What to work on
1. Copy the PCA and LDA passage below from "- Sort the eigenvectors" to "structure of the data.", word for word.
2. According to the PCA and LDA passage below, what are the dimensions of the matrix Y produced in Step 5?

Given text
-=-=-=-=-

Step 4: Select the top k eigenvectors

Choose the top k eigenvectors that capture the desired amount of variance: $\mathbf{P} = [\mathbf{v}{(1)}, \mathbf{v}{(2)}, \ldots, \mathbf{v}_{(k)}]$ where $\mathbf{P}$ is an m x k matrix.

Step 5: Project the data

Project the centered data onto the new basis formed by the selected eigenvectors: $\mathbf{Y} = \mathbf{X}_{centered} \mathbf{P}$ where $\mathbf{Y}$ is an n x k matrix representing the transformed dataset in the new basis.

The resulting matrix $\mathbf{Y}$ contains the transformed dataset with n samples and k features, where each feature corresponds to a principal component. The first principal component (first column of $\mathbf{Y}$) captures the most variance, the second principal component (second column of $\mathbf{Y}$) captures the second-most variance, and so on.

PCA vs LDA

Principal Component Analysis (PCA) and Linear Discriminant Analysis (LDA) are both linear dimensionality reduction techniques, but they serve different purposes and operate based on different principles. Here’s a comparison between PCA and LDA:

PCA:

Objective:
- PCA aims to reduce the dimensionality of the data by transforming it into a new set of variables, the principal components, which capture the maximum variance in the data.
Method:
- PCA does not consider any class labels. It is an unsupervised method.
- It finds the directions (principal components) that maximize the variance of the data.
- The principal components are orthogonal (uncorrelated) to each other.
Computation:
- Compute the covariance matrix of the data.
- Calculate the eigenvalues and eigenvectors of the covariance matrix.
- Sort the eigenvectors by descending eigenvalues.
- Select the top ( k ) eigenvectors to form a new feature space.
Applications:
- Data visualization (e.g., reducing high-dimensional data to 2D or 3D).
- Noise reduction.
- Preprocessing for machine learning algorithms.
- Feature extraction.
Key Feature:
- PCA focuses on capturing the global variance structure of the data.

LDA:

Objective:
- LDA aims to reduce the dimensionality of the data while preserving as much of the class discriminatory information as possible. It maximizes the separation between multiple classes.

-=-=-=-=-

Available data

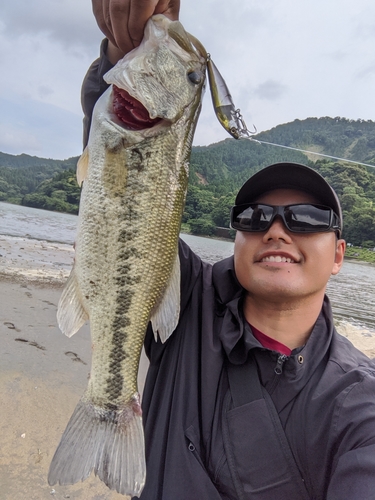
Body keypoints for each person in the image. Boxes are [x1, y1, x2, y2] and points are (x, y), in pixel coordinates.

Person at [82, 2, 375, 498]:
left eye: (306, 219)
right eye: (256, 217)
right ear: (235, 238)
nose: (277, 230)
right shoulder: (187, 300)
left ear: (340, 254)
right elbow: (124, 212)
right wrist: (120, 47)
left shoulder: (358, 404)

-=-=-=-=-

Outputs by task
1.
- Sort the eigenvectors by descending eigenvalues.
- Select the top ( k ) eigenvectors to form a new feature space.
Applications:
- Data visualization (e.g., reducing high-dimensional data to 2D or 3D).
- Noise reduction.
- Preprocessing for machine learning algorithms.
- Feature extraction.
Key Feature:
- PCA focuses on capturing the global variance structure of the data.

2. Y is an n x k matrix.